Mrs. Upshaw took back the magazine. “ ’Course there is, yes, of course,” she said, as she rushed to flip the page.

That’s how I realized the Upshaws couldn’t read.

When Mrs. Upshaw first cooed, “Why, Dulcey and I so admire all your learning,” I thought, Ducky don’t admire me, she hates me. It maddened me when she went through my things, upsetting books or scattering sheaves of lessons. But that day with the
Godey’s
, I understood that she didn’t hate me, she resented me. Mr. Upshaw worked his whole life as a stevedore, loading and unloading ships along the Delaware wharves, his salary so meager his wife had to take in sewing to help pay the family’s bills. He passed on when Dulcey was quite young, though like many a poor child she was old enough to be put to work. At twenty, she was probably at service longer than I’d been a slave, without any chance for schooling.

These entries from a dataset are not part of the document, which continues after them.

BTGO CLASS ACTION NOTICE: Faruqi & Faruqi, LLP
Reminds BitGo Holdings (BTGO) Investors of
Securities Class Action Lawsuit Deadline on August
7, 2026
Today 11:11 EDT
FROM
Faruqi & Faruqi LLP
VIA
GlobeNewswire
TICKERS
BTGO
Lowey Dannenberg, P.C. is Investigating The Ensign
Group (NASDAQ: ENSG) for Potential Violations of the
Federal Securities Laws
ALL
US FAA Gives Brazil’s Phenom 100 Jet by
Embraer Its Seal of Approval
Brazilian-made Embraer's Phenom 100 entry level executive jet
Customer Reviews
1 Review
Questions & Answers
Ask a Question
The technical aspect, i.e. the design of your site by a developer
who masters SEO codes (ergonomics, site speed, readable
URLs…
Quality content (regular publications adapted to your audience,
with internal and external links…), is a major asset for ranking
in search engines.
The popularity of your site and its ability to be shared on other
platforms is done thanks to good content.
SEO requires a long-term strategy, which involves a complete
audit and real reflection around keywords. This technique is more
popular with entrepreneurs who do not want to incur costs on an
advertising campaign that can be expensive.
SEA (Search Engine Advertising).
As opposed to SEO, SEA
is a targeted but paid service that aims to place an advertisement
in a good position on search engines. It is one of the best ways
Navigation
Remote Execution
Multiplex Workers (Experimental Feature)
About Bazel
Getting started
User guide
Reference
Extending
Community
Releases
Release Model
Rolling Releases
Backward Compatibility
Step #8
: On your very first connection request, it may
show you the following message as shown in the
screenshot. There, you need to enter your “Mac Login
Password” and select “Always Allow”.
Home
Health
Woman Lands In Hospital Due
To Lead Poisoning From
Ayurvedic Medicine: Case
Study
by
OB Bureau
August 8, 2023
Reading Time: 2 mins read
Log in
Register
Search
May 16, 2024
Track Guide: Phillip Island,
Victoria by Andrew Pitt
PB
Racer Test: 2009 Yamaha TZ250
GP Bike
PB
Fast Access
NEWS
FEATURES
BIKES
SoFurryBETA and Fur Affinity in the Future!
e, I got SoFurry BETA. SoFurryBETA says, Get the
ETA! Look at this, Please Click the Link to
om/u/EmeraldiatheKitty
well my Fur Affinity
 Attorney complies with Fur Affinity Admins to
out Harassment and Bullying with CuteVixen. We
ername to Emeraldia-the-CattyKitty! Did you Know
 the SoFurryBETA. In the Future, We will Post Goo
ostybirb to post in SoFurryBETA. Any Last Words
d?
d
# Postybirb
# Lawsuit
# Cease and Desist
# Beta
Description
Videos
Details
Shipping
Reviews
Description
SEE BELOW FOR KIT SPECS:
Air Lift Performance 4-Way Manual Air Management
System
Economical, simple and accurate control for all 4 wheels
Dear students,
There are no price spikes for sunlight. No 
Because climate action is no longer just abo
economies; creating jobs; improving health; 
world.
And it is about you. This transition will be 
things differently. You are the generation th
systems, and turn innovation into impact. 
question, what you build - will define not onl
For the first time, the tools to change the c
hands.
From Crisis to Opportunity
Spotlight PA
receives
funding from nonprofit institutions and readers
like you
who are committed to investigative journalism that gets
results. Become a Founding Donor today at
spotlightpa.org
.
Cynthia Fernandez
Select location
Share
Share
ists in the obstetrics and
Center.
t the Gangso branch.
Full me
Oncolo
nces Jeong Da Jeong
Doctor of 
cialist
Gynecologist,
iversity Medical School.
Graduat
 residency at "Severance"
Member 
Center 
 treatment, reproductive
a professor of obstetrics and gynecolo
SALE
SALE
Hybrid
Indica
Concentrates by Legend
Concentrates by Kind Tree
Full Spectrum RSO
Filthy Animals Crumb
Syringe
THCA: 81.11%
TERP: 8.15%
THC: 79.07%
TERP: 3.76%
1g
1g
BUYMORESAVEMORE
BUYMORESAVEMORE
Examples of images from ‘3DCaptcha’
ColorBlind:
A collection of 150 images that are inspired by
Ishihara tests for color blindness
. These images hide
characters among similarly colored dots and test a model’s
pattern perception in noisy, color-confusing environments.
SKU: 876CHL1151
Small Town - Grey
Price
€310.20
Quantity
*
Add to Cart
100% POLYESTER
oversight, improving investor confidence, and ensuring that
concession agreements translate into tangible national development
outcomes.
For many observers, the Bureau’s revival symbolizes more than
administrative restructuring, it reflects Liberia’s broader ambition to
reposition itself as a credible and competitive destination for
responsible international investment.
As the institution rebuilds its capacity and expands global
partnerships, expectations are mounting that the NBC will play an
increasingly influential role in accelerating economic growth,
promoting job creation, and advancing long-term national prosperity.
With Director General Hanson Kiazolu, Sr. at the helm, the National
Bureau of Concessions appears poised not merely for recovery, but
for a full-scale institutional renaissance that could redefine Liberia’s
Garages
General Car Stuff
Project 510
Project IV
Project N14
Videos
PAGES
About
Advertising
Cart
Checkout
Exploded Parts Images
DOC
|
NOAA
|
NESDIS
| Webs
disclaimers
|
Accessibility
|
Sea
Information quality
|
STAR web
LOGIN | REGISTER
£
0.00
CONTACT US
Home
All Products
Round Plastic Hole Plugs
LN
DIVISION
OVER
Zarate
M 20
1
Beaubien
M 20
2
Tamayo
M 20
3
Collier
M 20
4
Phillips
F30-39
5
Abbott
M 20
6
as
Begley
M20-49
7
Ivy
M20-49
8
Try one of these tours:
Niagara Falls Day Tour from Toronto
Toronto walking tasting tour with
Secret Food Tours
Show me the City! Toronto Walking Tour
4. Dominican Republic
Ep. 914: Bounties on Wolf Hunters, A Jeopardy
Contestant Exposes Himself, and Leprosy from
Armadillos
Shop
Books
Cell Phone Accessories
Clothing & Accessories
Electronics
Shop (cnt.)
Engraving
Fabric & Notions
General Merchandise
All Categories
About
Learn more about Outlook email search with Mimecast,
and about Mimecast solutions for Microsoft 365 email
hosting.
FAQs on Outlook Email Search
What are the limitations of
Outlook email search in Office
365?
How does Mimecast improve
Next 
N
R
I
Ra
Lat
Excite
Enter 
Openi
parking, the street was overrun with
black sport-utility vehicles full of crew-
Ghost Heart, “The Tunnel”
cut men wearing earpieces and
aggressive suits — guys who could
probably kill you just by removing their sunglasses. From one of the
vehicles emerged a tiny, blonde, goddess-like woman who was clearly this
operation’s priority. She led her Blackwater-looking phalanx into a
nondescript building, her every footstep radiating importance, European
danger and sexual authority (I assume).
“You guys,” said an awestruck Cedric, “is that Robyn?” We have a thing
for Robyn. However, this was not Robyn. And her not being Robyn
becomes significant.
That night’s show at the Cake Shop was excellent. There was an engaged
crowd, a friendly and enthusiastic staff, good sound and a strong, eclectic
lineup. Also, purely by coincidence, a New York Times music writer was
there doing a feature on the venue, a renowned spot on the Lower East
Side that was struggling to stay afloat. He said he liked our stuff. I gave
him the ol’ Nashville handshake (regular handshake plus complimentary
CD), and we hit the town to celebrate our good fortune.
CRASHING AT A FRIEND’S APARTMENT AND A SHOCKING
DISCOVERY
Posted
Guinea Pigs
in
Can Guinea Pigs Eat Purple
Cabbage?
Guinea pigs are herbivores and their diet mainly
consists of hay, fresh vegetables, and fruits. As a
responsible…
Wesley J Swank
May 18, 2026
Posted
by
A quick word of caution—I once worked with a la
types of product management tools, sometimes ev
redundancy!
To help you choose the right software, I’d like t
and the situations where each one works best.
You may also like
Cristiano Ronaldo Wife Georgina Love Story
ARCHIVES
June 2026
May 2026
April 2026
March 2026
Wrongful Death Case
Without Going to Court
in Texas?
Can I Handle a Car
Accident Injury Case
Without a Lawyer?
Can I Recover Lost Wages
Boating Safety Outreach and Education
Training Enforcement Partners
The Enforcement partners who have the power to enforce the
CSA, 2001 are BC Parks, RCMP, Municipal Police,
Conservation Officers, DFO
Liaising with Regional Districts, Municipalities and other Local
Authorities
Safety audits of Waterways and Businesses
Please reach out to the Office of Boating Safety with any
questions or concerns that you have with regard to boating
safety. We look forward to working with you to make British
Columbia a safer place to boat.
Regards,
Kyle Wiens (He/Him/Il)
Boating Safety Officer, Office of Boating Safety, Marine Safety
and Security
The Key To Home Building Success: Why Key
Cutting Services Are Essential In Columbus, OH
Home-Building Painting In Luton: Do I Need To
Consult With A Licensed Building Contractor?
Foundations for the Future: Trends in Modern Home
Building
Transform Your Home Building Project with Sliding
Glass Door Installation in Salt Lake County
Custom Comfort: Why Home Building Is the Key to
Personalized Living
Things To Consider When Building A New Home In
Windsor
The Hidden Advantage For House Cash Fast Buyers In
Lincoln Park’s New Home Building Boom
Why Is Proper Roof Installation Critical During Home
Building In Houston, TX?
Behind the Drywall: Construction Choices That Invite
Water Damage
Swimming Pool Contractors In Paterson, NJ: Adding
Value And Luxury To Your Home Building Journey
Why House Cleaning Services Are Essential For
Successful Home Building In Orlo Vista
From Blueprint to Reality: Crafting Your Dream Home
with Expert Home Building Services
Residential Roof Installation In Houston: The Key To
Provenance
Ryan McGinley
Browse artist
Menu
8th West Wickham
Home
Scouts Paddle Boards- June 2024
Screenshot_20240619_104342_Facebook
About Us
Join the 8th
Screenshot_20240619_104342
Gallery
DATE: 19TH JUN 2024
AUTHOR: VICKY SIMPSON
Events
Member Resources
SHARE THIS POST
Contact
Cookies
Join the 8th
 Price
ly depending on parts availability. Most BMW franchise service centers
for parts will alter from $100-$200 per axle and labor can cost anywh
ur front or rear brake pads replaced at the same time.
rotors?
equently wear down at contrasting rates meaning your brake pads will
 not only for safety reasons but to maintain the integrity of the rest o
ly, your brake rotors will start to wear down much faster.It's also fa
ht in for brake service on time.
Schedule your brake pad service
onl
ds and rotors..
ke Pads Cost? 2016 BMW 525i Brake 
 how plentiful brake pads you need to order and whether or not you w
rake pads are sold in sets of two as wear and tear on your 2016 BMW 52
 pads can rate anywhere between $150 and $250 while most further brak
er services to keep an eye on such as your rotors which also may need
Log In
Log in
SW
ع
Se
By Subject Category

Here I was, fresh out of Virginia bondage, with opportunities she, born free in Pennsylvania, would never have.

I recalled all of this when I saw that one of the white ladies in the Philadelphia Female Anti-Slavery Society had made up a batch of reading primers to sell at the Fair. She’d decorated them by hand, leaving the usual places to practice writing out the letters. On the cover was just such a bird as Mrs. Upshaw had showed me from
Godey’s
. So it seemed like I was meant to purchase two of those primers and instruct her and Ducky myself. We wouldn’t even have to sneak around to do it, like Mama did when she taught me.

The evening I brought the gift home, I made sure to fill Mrs. Upshaw with lots of praise for her supper. “After a meal that fine, you should just set and rest a piece in the parlor. I’ll get to the dishes,” I said.

Mrs. Upshaw let me push her toward the sofa. “Come along, Dulcey dear, let Mary be, she so good to lend a hand.”

But Ducky crossed her arms and stayed at the table. “I sit where I please in my own home. Quite a show in here, watching Miss School Girl play the little char-maid.”

I turned to scrubbing the supper things in the big pot of water Mrs. Upshaw had heated on the stove, feeling Ducky’s eyes on my back the whole while. When I finished, she followed me to the bedroom, pushing wordlessly past as I unlocked my trunk to extract the present.

Mrs. Upshaw was hard at her sewing when I entered the parlor. “I thought you’d be relaxing a bit, not working already.”

“Lots to do, ’fore the holiday. My ladies must get their things all fixed up on time.”

“Well, I hope you can spare a moment, because I have something to give you. You and Dulcey both.”

Ducky harrumphed, but Mrs. Upshaw chatted on like she hadn’t heard. “For us? Ain’t you sweet to think of it. Only I’m afraid we don’t got anything for you.”

“I don’t need a thing, unless maybe you’d care to show me how to do some of that fancy crochet you’re so good at.” I held out the magazine. “I thought you’d like your very own subscription to
Godey’s Lady’s Book
. Now it will come for you every month, you just stop at the post office to pick it up.” Her eyes lit up. “And I got you each a primer, too, so I can help you learn to read.”

Doubt tugged her smile into a defeated frown. “You sweet to offer, but I’m too old for all that. Looking at them lovely pictures is enough for me. Dulcey can learn for both of us.”

“No thank you,” Ducky cut in. “All the hours a day I work, I got better things to do with my little spare time than stare cross-eyed at some stupid book the way a certain pickaninny do.”

That word snipped the very last strand of my forbearance. “Don’t you want to make something of yourself?”

Ducky waddled at me. “What am I going to make of myself? You think I learn to read and write, I can make myself mayor? Maybe make a passel of white men cook and clean for me, ’stead of the other way round? You believe that, you even dumber than I thought.”

I didn’t know what to say, so I kept my mouth pressed shut. Which didn’t stop Ducky.